The Peronist forces in Argentina understand that they do not have a great deal of trust internationally… for this reason, the campaign has attempted to put out a more moderate and diplomatic image on the international level. It is necessary to mention that, as Fernández moved away from Kirchnerism, he specifically criticized the former government’s relations with Venezuela and Iran.
Regarding Venezuela, Fernández has distanced himself from Maduro’s government, even saying in a recent interview that Venezuela needs a way out of it through dialogue and a return to participatory democracy, although he paradoxically suggested that this should be done with the participation of other countries of the region. This process should not include interference from the US, China, Russia or Cuba. He has also accused the Venezuelan government of violence and abuse of authority. These statements surprised leftist voters who thought that Fernández would give in to Kirchner’s favorable view of Chavismo. This enraged the Chavistas who, despite congratulating the Peronist coalition, warned Fernández that their support has limits. On the other hand, Maduro’s Washington backed opponent Juan Guaidó continues to voice his support for Macri.
In regard to economic questions, there have been several contradictory statements made, although clearly, the impact on the Argentine economy has been negative. On the one hand, the result of the elections led to a 38% fall in the Argentine stock market due to investors fears of what the Fernández government might do if its victory is repeated in October. On the other hand, the New York Times and other international media sources have attributed the current economic crisis in Argentina to Macri’s poor management. They did not, however, mention the importance of international perception and the benefits of international finance in coping with the crisis. Faced with 57 million dollars in IMF debt, Fernández said he would assume the responsibility of paying it in a way where the adjustment would not affect the salaries of ordinary Argentinians. The comment led Argentine bonds to fall even further.
Concerning the Mercosur trade bloc’s potential free trade agreement with the EU, Fernández does not fully share the catastrophic opinion of former Kirchnerism. The former minister of economy of Kirchnerismo, Axel Kicillof, felt that it would lead Argentina to deindustrialization and tragedy. Fernández has taken a more cautious stance, saying he believes in a free trade agreement between Europe and South America as long as it is thoroughly reviewed. Fernández said he would not discard the agreement with the European Union, but would instead bring it out into the open, publically reviewing it and converting it into a balanced program where Mercosur receives the same benefits as the EU.

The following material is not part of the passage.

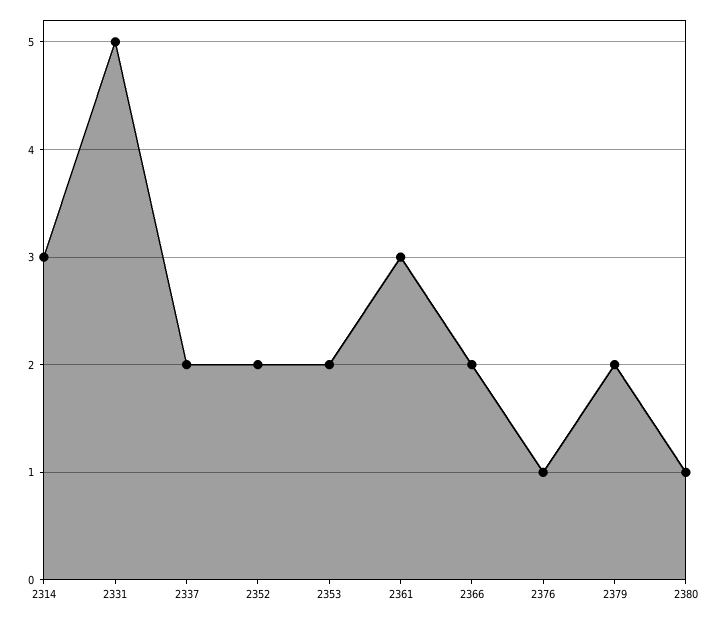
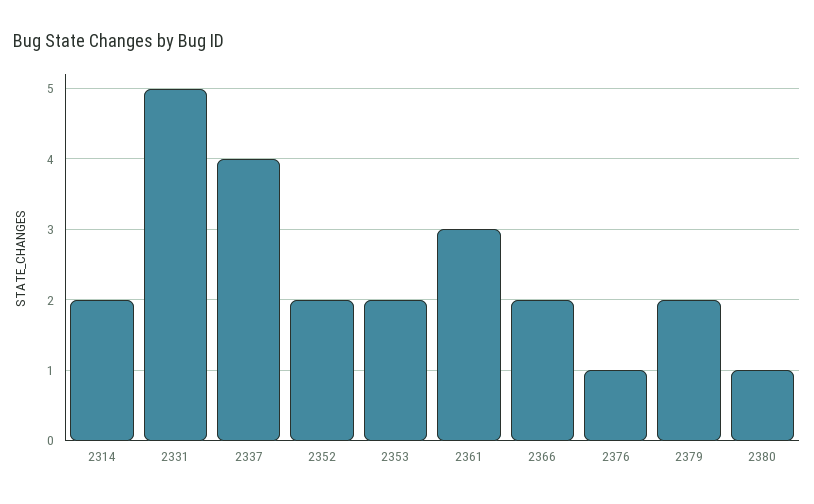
2314: 3 -> 2
2337: 2 -> 4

In regard to Brazil, however, Fernández has made strong criticisms of current President Jair Bolsonaro. Fernández has described Bolsonaro as a misogynist, racist and violent, but believes these are circumstantial issues that should not affect economic freedoms between the countries, something that Bolsonaro had put in doubt, despite insisting on being open to dialogue. Recall that Argentina and Brazil are each other’s largest trading partners, boasting the highest GDPs and influence in Mercosur.
When it comes to China, Beijing’s closeness to Kirchner’s government is well known. Fernández agrees with his potential vice president that China can serve as a crucial financing actor for Argentina. They are not only interested in various Chinese investments, but also of the domestic agricultural market. Argentine media has also indicated possible opportunities of working with the People’s Bank of China, something already being discussed informally at the Chinese embassy in Buenos Aires by the winning candidates.
Hostilities with the United States are certainly possible as a result of rapprochement with China., despite that Fernández has no direct intention of antagonizing the North American superpower. His declaration in support of a “peaceful exit” from the Chavista regime found support in the US, despite that it might eventually cause internal problems with his own vice presidential candidate.